Every record is to be printed exactly as written; pictures are to be omitted.

_Design files in plain text_.
=== Begin Enclosure ===
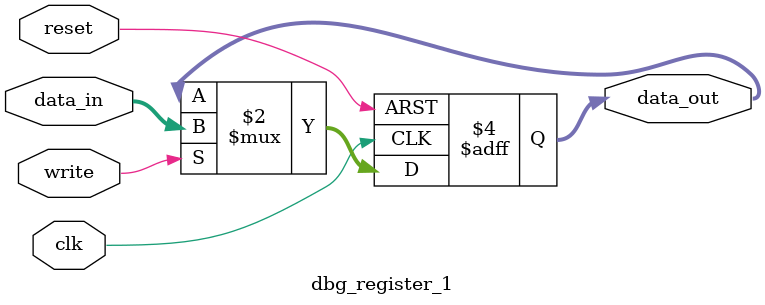
<source format=v>
module dbg_register_1 (
                      data_in, 
                      data_out, 
                      write, 
                      clk, 
                      reset
                    );
parameter WIDTH = 8; 
parameter RESET_VALUE = 0;
input   [WIDTH-1:0] data_in;
input               write;
input               clk;
input               reset;
output  [WIDTH-1:0] data_out;
reg     [WIDTH-1:0] data_out;
always @ (posedge clk or posedge reset)
begin
  if(reset)
    data_out[WIDTH-1:0] <=  RESET_VALUE;
  else if(write)
    data_out[WIDTH-1:0] <=  data_in[WIDTH-1:0];
end
endmodule
</source>
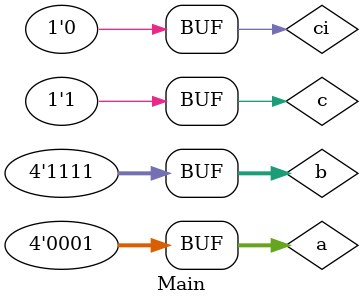
<source format=v>

module fullAdder (output s0, output carryOut, 
                  input x,input y, input carryIn);
						
assign s0 = (x^y)^carryIn;
assign carryOut = (((x^y)&carryIn)|(x&y));

endmodule

module subtrador (output s0, output carryOut, 
                  input x,input y, input carryIn);
						
assign s0 = x^y;
assign carryOut = ((~x|y)&carryIn)|(~x&y);

endmodule

module unir5b(output [4:0] s, input a, input b, input c, input d, input e);
assign s[0] = a;
assign s[1] = b;
assign s[2] = c;
assign s[3] = d;
assign s[4] = e;

endmodule

module seletor5b (output[4:0] s, input[4:0] a, input[4:0] b, input c);
assign s[4] = (a[0]&c)|(b[0]&~c);
assign s[3] = (a[1]&c)|(b[1]&~c);
assign s[2] = (a[2]&c)|(b[2]&~c);
assign s[1] = (a[3]&c)|(b[3]&~c);
assign s[0] = (a[4]&c)|(b[4]&~c);

endmodule

module Main;

reg [3:0]a, b;
reg c, ci;
wire s0, s1, s2, s3, r0, r1, r2, r3;
wire co0, co1, co2, co3, v0, v1, v2, v3;
wire[4:0] j1, j2, j3;

fullAdder A(s0, co0, a[0], b[0], ci);
fullAdder B(s1, co1, a[1], b[1], co0);
fullAdder C(s2, co2, a[2], b[2], co1);
fullAdder D(s3, co3, a[3], b[3], co2);

subtrador A2(r0, v0, a[0], b[0], ci);
subtrador B2(r1, v1, a[1], b[1], v0);
subtrador C2(r2, v2, a[2], b[2], v1);
subtrador D2(r3, v3, a[3], b[3], v2);

unir5b X(j1, co3, s3, s2, s1, s0);
unir5b Y(j2, v3, r3, r2, r1, r0);
seletor5b Z(j3, j2, j1, c); 

initial begin:start 
a=4'b0000; b=4'b0000;
ci=1'b0; c=1'b0;
end

initial begin
$display("Exemplo0031 - Miller - 449048"); 
$display("Somador/Subtrador selecionavel");
$display("");
$monitor("%b + %b = %b", a, b, j3 );

#1	a=4'b0101;	b=4'b1001; 
#1	a=4'b1100;	b=4'b0111;
#1	a=4'b0010;	b=4'b1000;
#1	a=4'b1010;	b=4'b1000;
#1	a=4'b0110;	b=4'b0000;
#1	a=4'b0010;	b=4'b1111;
#1	a=4'b1111;	b=4'b1111;
#1	a=4'b0000;	b=4'b1111;
#1	a=4'b0001;	b=4'b1111;

#2 a=4'b0000;	b=4'b0000; c=1'b1;
$display("");
$monitor("%b - %b = %b", a, b, j3 );

#2	a=4'b0101;	b=4'b1001; 
#2	a=4'b1100;	b=4'b0111;
#2	a=4'b0010;	b=4'b1000;
#2	a=4'b1010;	b=4'b1000;
#2	a=4'b0110;	b=4'b0000;
#2	a=4'b0010;	b=4'b1111;
#2	a=4'b1111;	b=4'b1111;
#2	a=4'b0000;	b=4'b1111;
#2	a=4'b0001;	b=4'b1111;

end
endmodule

</source>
=== End Enclosure ===
_Task result_.
<source format=v>
module dbg_register_1 (
                      data_in, 
                      data_out, 
                      write, 
                      clk, 
                      reset
                    );
parameter WIDTH = 8; 
parameter RESET_VALUE = 0;
input   [WIDTH-1:0] data_in;
input               write;
input               clk;
input               reset;
output  [WIDTH-1:0] data_out;
reg     [WIDTH-1:0] data_out;
always @ (posedge clk or posedge reset)
begin
  if(reset)
    data_out[WIDTH-1:0] <=  RESET_VALUE;
  else if(write)
    data_out[WIDTH-1:0] <=  data_in[WIDTH-1:0];
end
endmodule
</source>
<source format=v>

module fullAdder (output s0, output carryOut, 
                  input x,input y, input carryIn);
						
assign s0 = (x^y)^carryIn;
assign carryOut = (((x^y)&carryIn)|(x&y));

endmodule

module subtrador (output s0, output carryOut, 
                  input x,input y, input carryIn);
						
assign s0 = x^y;
assign carryOut = ((~x|y)&carryIn)|(~x&y);

endmodule

module unir5b(output [4:0] s, input a, input b, input c, input d, input e);
assign s[0] = a;
assign s[1] = b;
assign s[2] = c;
assign s[3] = d;
assign s[4] = e;

endmodule

module seletor5b (output[4:0] s, input[4:0] a, input[4:0] b, input c);
assign s[4] = (a[0]&c)|(b[0]&~c);
assign s[3] = (a[1]&c)|(b[1]&~c);
assign s[2] = (a[2]&c)|(b[2]&~c);
assign s[1] = (a[3]&c)|(b[3]&~c);
assign s[0] = (a[4]&c)|(b[4]&~c);

endmodule

module Main;

reg [3:0]a, b;
reg c, ci;
wire s0, s1, s2, s3, r0, r1, r2, r3;
wire co0, co1, co2, co3, v0, v1, v2, v3;
wire[4:0] j1, j2, j3;

fullAdder A(s0, co0, a[0], b[0], ci);
fullAdder B(s1, co1, a[1], b[1], co0);
fullAdder C(s2, co2, a[2], b[2], co1);
fullAdder D(s3, co3, a[3], b[3], co2);

subtrador A2(r0, v0, a[0], b[0], ci);
subtrador B2(r1, v1, a[1], b[1], v0);
subtrador C2(r2, v2, a[2], b[2], v1);
subtrador D2(r3, v3, a[3], b[3], v2);

unir5b X(j1, co3, s3, s2, s1, s0);
unir5b Y(j2, v3, r3, r2, r1, r0);
seletor5b Z(j3, j2, j1, c); 

initial begin:start 
a=4'b0000; b=4'b0000;
ci=1'b0; c=1'b0;
end

initial begin
$display("Exemplo0031 - Miller - 449048"); 
$display("Somador/Subtrador selecionavel");
$display("");
$monitor("%b + %b = %b", a, b, j3 );

#1	a=4'b0101;	b=4'b1001; 
#1	a=4'b1100;	b=4'b0111;
#1	a=4'b0010;	b=4'b1000;
#1	a=4'b1010;	b=4'b1000;
#1	a=4'b0110;	b=4'b0000;
#1	a=4'b0010;	b=4'b1111;
#1	a=4'b1111;	b=4'b1111;
#1	a=4'b0000;	b=4'b1111;
#1	a=4'b0001;	b=4'b1111;

#2 a=4'b0000;	b=4'b0000; c=1'b1;
$display("");
$monitor("%b - %b = %b", a, b, j3 );

#2	a=4'b0101;	b=4'b1001; 
#2	a=4'b1100;	b=4'b0111;
#2	a=4'b0010;	b=4'b1000;
#2	a=4'b1010;	b=4'b1000;
#2	a=4'b0110;	b=4'b0000;
#2	a=4'b0010;	b=4'b1111;
#2	a=4'b1111;	b=4'b1111;
#2	a=4'b0000;	b=4'b1111;
#2	a=4'b0001;	b=4'b1111;

end
endmodule

</source>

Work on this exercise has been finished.